Academy of Distinguished Alumni
Henry J. Degenkolb B.S., N.A.E.
Inducted to the Academy of Distinguished Alumni on
Henry Degenkolb received his B.S. (1936) degree in Civil Engineering from the University of California, Berkeley. After graduation, he began his technical career at the San Francisco Bay Exposition Company where he helped design buildings for the Golden Gate International Exposition of 1939-1940. In 1946, he joined a structural engineering firm that would subsequently become Gould and Degenkolb, and in 1961, H. J. Degenkolb Associates, Engineers. Today, his namesake firm is known as Degenkolb Engineers, a leading structural engineering company headquartered in San Francisco. Mr. Degenkolb died on December 9th, 1989 at the age of 76.

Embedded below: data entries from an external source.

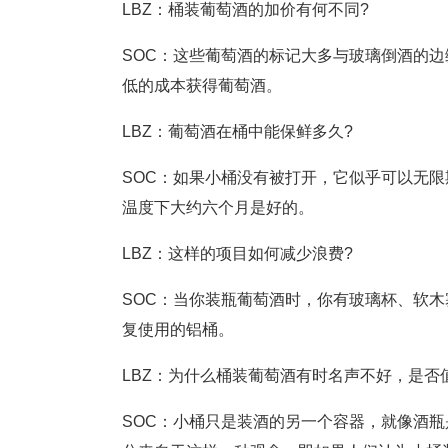
LBZ：桶装葡萄酒的加价有何不同?
SOC：这些葡萄酒的标记大多与玻璃倒酒的
低的成本获得葡萄酒。
LBZ：葡萄酒在桶中能保鲜多久?
SOC：如果小桶没有被打开，它似乎可以无
温度下大约六个月是好的。
LBZ：这样的项目如何减少浪费?
SOC：当你装瓶葡萄酒时，你​​有玻璃杯、软木
复使用的铝桶。
LBZ：为什么桶装葡萄酒有时名声不好，是否
SOC：小桶只是装酒的另一个容器，就像酒瓶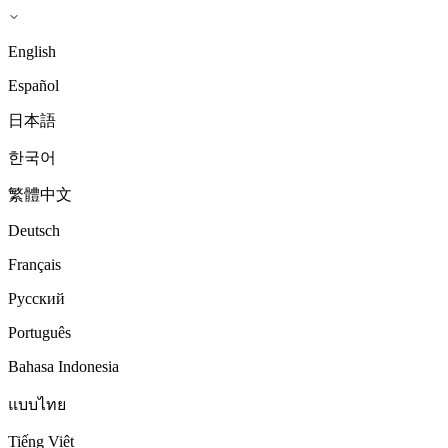
English
Español
日本語
한국어
繁體中文
Deutsch
Français
Русский
Português
Bahasa Indonesia
แบบไทย
Tiếng Việt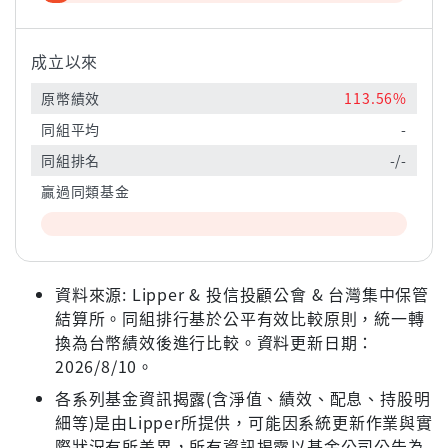
成立以來
原幣績效
113.56%
同組平均
-
同組排名
-/-
贏過同類基金
資料來源: Lipper & 投信投顧公會 & 台灣集中保管
結算所。同組排行基於公平有效比較原則，統一轉
換為台幣績效後進行比較。資料更新日期：
2026/8/10。
各系列基金資訊揭露(含淨值、績效、配息、持股明
細等)是由Lipper所提供，可能因系統更新作業與實
際狀況有所差異，所有資訊揭露以基金公司公告為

As a structural design engineer, Mr. Degenkolb designed many noteworthy structures, including some of the most distinctive buildings of his time. These include: the Parkmerced Towers; Bank of California Building; International Building; Stanford Court Hotel; Fireman’s Fund Home Office Building; and Long Hospital of the University of California, all in San Francisco. He also designed numerous structures for Bank of America, Pacific Telephone, and San Francisco International Airport.

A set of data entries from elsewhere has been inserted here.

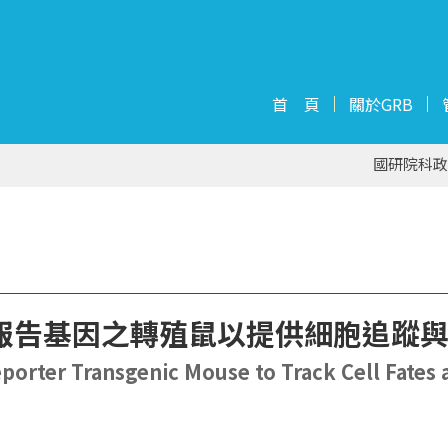
首 頁
關於GRB
國研院科政
報告基因之轉殖鼠以提供細胞追蹤
orter Transgenic Mouse to Track Cell Fates 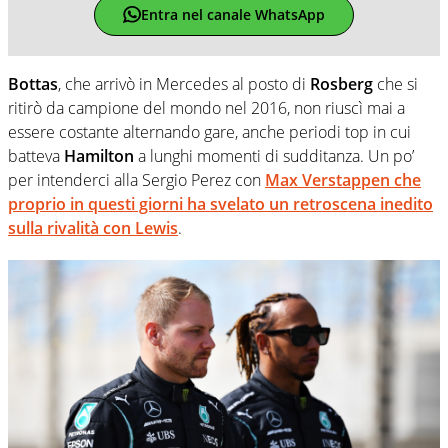
Entra nel canale WhatsApp
Bottas
, che arrivò in Mercedes al posto di
Rosberg
che si
ritirò da campione del mondo nel 2016, non riuscì mai a
essere costante alternando gare, anche periodi top in cui
batteva
Hamilton
a lunghi momenti di sudditanza. Un po’
per intenderci alla Sergio Perez con
Max Verstappen
che
proprio in questi giorni ha svelato un retroscena inedito
sulla rivalità con Lewis
.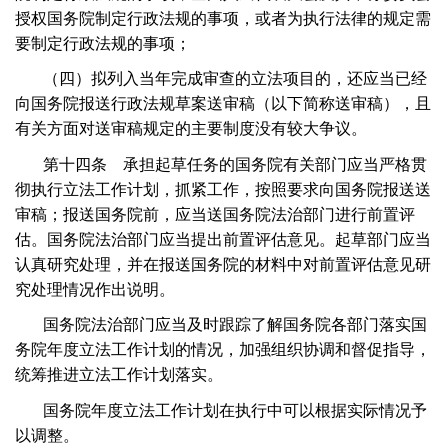
授权国务院制定行政法规的事项，或者为执行法律的规定需
要制定行政法规的事项；
（四）拟列入当年完成审查的立法项目的，还应当已经
向国务院报送行政法规草案送审稿（以下简称送审稿），且
有关方面对送审稿规定的主要制度没有较大争议。
第十四条 承担起草任务的国务院有关部门应当严格贯
彻执行立法工作计划，抓紧工作，按照要求向国务院报送送
审稿；报送国务院前，应当送国务院法治部门进行前置评
估。国务院法治部门应当提出前置评估意见。起草部门应当
认真研究处理，并在报送国务院的材料中对前置评估意见研
究处理情况作出说明。
国务院法治部门应当及时跟踪了解国务院各部门落实国
务院年度立法工作计划的情况，加强组织协调和督促指导，
统筹推进立法工作计划落实。
国务院年度立法工作计划在执行中可以根据实际情况予
以调整。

Mr. Degenkolb was an extremely active contributor to the advancement of the profession. He served as a member of the: California Seismic Safety Commission; San Francisco Bay Area Conservation and Development Commission; Engineering Criteria Review Board; California Building Standards Commission; Building Seismic Safety Council; and California Legislator's Committee on Seismic Safety. He was a consultant to the California Public Utilities Commission as well as to the U.S. Office of Science and Technology. He also served on the Advisory Panel for Earthquake Studies of the U.S. Geological Survey. In the July 1, 1976 issue of Engineering News Record, Mr. Degenkolb was credited with ". .. having more to do with the development of San Francisco's [building] code than any other individual in the past twenty years." He was the author or co-author of more than 25 technical papers and publications.

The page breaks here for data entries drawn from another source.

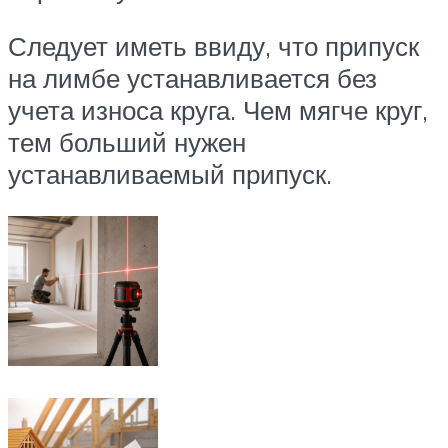
Следует иметь ввиду, что припуск
на лимбе устанавливается без
учета износа круга. Чем мягче круг,
тем больший нужен
устанавливаемый припуск.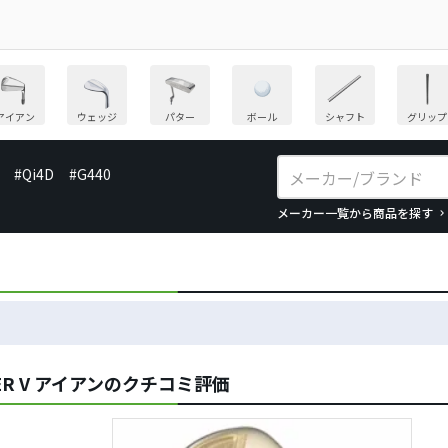
アイアン
ウェッジ
パター
ボール
シャフト
グリップ
#Qi4D
#G440
メーカー一覧から商品を探す
ER V アイアンのクチコミ評価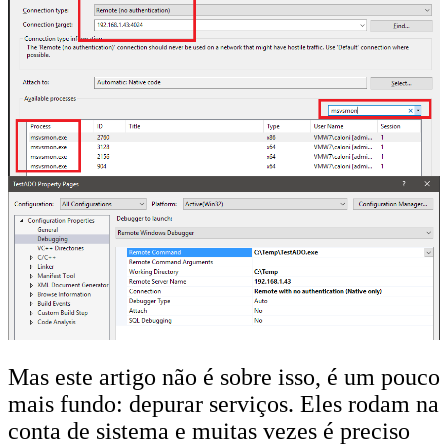
Mas este artigo não é sobre isso, é um pouco
mais fundo: depurar serviços. Eles rodam na
conta de sistema e muitas vezes é preciso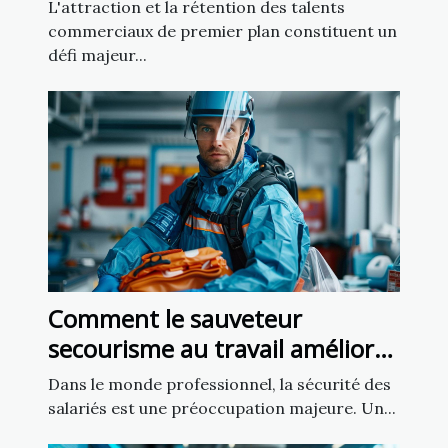
commerciaux
L'attraction et la rétention des talents
commerciaux de premier plan constituent un
défi majeur...
Comment le sauveteur
secourisme au travail améliore
la sécurité en entreprise
Dans le monde professionnel, la sécurité des
salariés est une préoccupation majeure. Un...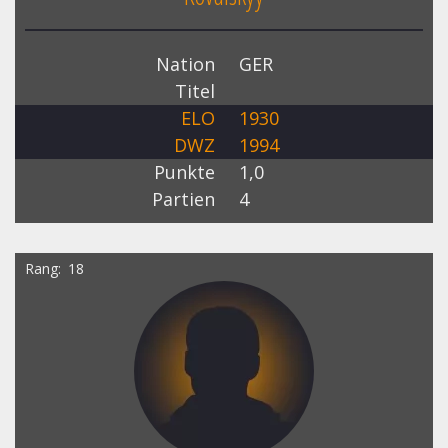
Nation
GER
Titel
ELO
1930
DWZ
1994
Punkte
1,0
Partien
4
Rang
18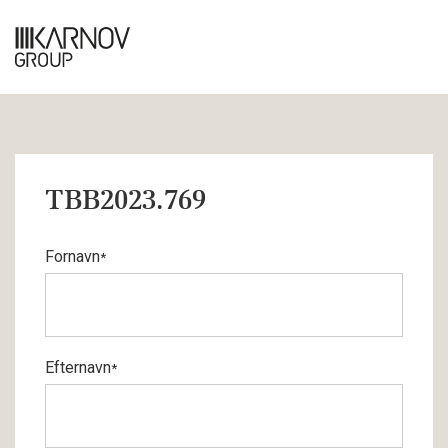
TBB2023.769
Fornavn
*
Efternavn
*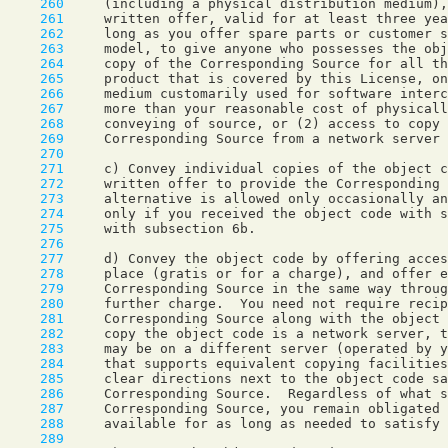
    260
    261
    262
    263
    264
    265
    266
    267
    268
    269
    270
    271
    272
    273
    274
    275
    276
    277
    278
    279
    280
    281
    282
    283
    284
    285
    286
    287
    288
    289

Among his many awards and honors, Mr. Degenkolb was elected to the National Academy of Engineering (1977). He was a Fellow of the American Concrete Institute, Honorary Member of the Earthquake Engineering Research Institute (serving as President from 1974 to 1978), Honorary Member of the Structural Engineers Association of Northern California (serving as President in 1957), Member of the Structural Engineers Association of California (serving as President in 1958), Honorary Member of ASCE, and recipient of the ASCE Moisseiff Award (1953) and Ernest E. Howard Award (1968).
Mr. Degenkolb long had a close association with the CEE Department at Berkeley. He was a Lecturer in the College of Engineering at Berkeley from 1946 to 1961 and he collaborated with Prof. Egor Popov in conceptual studies that subsequently led to the development by Prof. Popov of eccentrically-braced frame technology for earthquake resistant design of structures.